Don't underestimate the powerful feelings that come with broodiness- it can be utterly consuming in many, many ways. Maybe some relationship counselling would be beneficial to really talk these issues through.

Badwifey · 23/01/2019 08:10

I too know of someone who put a hold on having children for her husband who said he didn't want them. He left her in her 40s after getting his mistress pregnant. He now has 2 Kids with her.

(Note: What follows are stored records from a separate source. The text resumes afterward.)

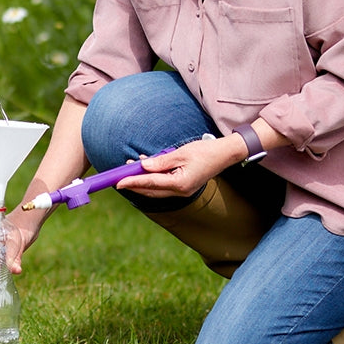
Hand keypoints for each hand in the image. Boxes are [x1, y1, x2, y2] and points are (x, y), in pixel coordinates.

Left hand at [113, 137, 232, 199]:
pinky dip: (153, 178)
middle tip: (118, 177)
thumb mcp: (181, 153)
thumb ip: (161, 161)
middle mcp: (180, 191)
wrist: (225, 154)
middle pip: (151, 191)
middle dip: (134, 184)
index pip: (151, 184)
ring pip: (156, 189)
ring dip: (142, 181)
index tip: (118, 182)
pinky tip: (145, 166)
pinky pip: (164, 185)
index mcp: (180, 184)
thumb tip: (144, 166)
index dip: (132, 182)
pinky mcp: (184, 186)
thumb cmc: (205, 151)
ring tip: (129, 169)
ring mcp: (183, 190)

Slightly different circumstances but an aunt of mine left my uncle because he was unable to have children. I never understood until I had my own now I know why she did it. It must have been really hard for her but she'd only have resented the life she wanted that he could not give her.

You need to really think long and hard on this one op. Never give up your dreams for a man. He wouldn't do the same for you.

MsChookandtheelvesofFahFah · 23/01/2019 08:12

You need a proper discussion about this. Would he be prepared to lose you if you said the relationship was over? He's holding all the cards at the moment and it's you who is having all the angst. Bat it back and make him seriously think about life without you v. life with you and a family. Don't give him the option of life just with you as he doesn't have to make any life-changing decisions about that.

ShatnersWig · 23/01/2019 08:14

Brilliant idea about suggesting the vasectomy to him. The truth will come out then.

Why? I don't want children, never have. I am more than happy to wear condoms every single time. My uncle was one of the 10% of people whose vasectomy resulted in long term chronic pain. There's the possibility it's more than 10%. There used to be a poster on MN when I first joined years ago who himself had suffered complications with his vasectomy (I think if I recall it even ended his marriage).

His body, his choice, same as we tell women on here.

There are posters berating the guy for not proposing. Where in the OP is marriage even mentioned? How do we know he hasn't? How do we know she hasn't? How do we know she wants to?

OP You are totally right to consider your future in light of what your partner has told you. He's been totally honest. Only YOU can decide. If you really want a child and he doesn't, then you need to end the relationship and look for a man who has that same goal. Hopefully you will find one and love him and find him as perfect as you say this guy is. But it's fuck all to do with your mum and it's out of order for her to call him selfish and pour any shit on you or your relationship like that. Good luck - you sound as if you've got your shit together and will make the right decision.

Tawdrylocalbrouhaha · 23/01/2019 08:17

The vasectomy suggestion seems extreme, but I agree with PP that many men casually throw away their DP's chance of being a parent, only to become father of the year with another partner 15 years later, when it suits them.

If you are considering this sacrifice for him (which of course may be the right thing for you both), then I would genuinely be wanting to know that he is making an equal commitment, rather than just...not committing to anything at all.

Loopytiles · 23/01/2019 08:18

If - and there’s much more than 50% chance of this based on stats on relationship breakdown - you split up, he will have the option to have DC in future. This could well be much more difficult for you.

30 isn’t that young fertility wise. In your situation I’d choose the possibility of DC in future over the man.

WFTisgoingoninmyhead · 23/01/2019 08:19

You need to really think long and hard on this one op. Never give up your dreams for a man. He wouldn't do the same for you

How can you possibly know thatConfused

BishBoshBashBop · 23/01/2019 08:23

Why has he not proposed if he is so perfect?

Well why hasn't OP proposed to him.

OP your DM reaction was way OTT and quite manipulative.